━━━━━ Stored data ━━━━━
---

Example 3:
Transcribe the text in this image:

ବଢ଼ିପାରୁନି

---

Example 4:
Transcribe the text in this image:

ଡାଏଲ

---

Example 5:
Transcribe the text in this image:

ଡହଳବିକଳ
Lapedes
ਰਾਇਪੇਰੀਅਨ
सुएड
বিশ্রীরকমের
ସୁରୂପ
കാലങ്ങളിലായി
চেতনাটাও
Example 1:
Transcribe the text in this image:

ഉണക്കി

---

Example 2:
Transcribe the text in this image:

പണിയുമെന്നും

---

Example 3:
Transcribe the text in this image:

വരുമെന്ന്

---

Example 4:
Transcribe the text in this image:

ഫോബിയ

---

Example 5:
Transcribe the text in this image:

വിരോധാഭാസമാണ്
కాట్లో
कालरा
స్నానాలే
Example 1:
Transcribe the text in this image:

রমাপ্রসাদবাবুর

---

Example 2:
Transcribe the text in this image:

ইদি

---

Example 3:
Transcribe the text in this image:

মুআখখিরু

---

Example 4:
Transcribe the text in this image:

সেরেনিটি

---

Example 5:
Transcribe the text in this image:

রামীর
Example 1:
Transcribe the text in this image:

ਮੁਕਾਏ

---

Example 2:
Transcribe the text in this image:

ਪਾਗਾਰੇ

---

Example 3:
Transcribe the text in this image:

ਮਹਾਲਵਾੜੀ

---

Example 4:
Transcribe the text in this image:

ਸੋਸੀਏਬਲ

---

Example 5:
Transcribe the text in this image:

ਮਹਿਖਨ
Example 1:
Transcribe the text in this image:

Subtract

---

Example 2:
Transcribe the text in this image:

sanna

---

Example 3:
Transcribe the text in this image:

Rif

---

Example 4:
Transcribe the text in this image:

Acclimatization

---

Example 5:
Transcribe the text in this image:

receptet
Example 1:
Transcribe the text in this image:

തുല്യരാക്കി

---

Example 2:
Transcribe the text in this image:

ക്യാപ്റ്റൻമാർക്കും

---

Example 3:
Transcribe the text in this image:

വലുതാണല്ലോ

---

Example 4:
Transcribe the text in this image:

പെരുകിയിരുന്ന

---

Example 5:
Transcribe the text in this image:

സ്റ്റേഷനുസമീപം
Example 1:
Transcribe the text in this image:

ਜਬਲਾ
━━━━━
Description of the task >> The records above need to be written out again. Keep them exact.

Written answer >>
---

Example 3:
Transcribe the text in this image:

ବଢ଼ିପାରୁନି

---

Example 4:
Transcribe the text in this image:

ଡାଏଲ

---

Example 5:
Transcribe the text in this image:

ଡହଳବିକଳ
Lapedes
ਰਾਇਪੇਰੀਅਨ
सुएड
বিশ্রীরকমের
ସୁରୂପ
കാലങ്ങളിലായി
চেতনাটাও
Example 1:
Transcribe the text in this image:

ഉണക്കി

---

Example 2:
Transcribe the text in this image:

പണിയുമെന്നും

---

Example 3:
Transcribe the text in this image:

വരുമെന്ന്

---

Example 4:
Transcribe the text in this image:

ഫോബിയ

---

Example 5:
Transcribe the text in this image:

വിരോധാഭാസമാണ്
కాట్లో
कालरा
స్నానాలే
Example 1:
Transcribe the text in this image:

রমাপ্রসাদবাবুর

---

Example 2:
Transcribe the text in this image:

ইদি

---

Example 3:
Transcribe the text in this image:

মুআখখিরু

---

Example 4:
Transcribe the text in this image:

সেরেনিটি

---

Example 5:
Transcribe the text in this image:

রামীর
Example 1:
Transcribe the text in this image:

ਮੁਕਾਏ

---

Example 2:
Transcribe the text in this image:

ਪਾਗਾਰੇ

---

Example 3:
Transcribe the text in this image:

ਮਹਾਲਵਾੜੀ

---

Example 4:
Transcribe the text in this image:

ਸੋਸੀਏਬਲ

---

Example 5:
Transcribe the text in this image:

ਮਹਿਖਨ
Example 1:
Transcribe the text in this image:

Subtract

---

Example 2:
Transcribe the text in this image:

sanna

---

Example 3:
Transcribe the text in this image:

Rif

---

Example 4:
Transcribe the text in this image:

Acclimatization

---

Example 5:
Transcribe the text in this image:

receptet
Example 1:
Transcribe the text in this image:

തുല്യരാക്കി

---

Example 2:
Transcribe the text in this image:

ക്യാപ്റ്റൻമാർക്കും

---

Example 3:
Transcribe the text in this image:

വലുതാണല്ലോ

---

Example 4:
Transcribe the text in this image:

പെരുകിയിരുന്ന

---

Example 5:
Transcribe the text in this image:

സ്റ്റേഷനുസമീപം
Example 1:
Transcribe the text in this image:

ਜਬਲਾ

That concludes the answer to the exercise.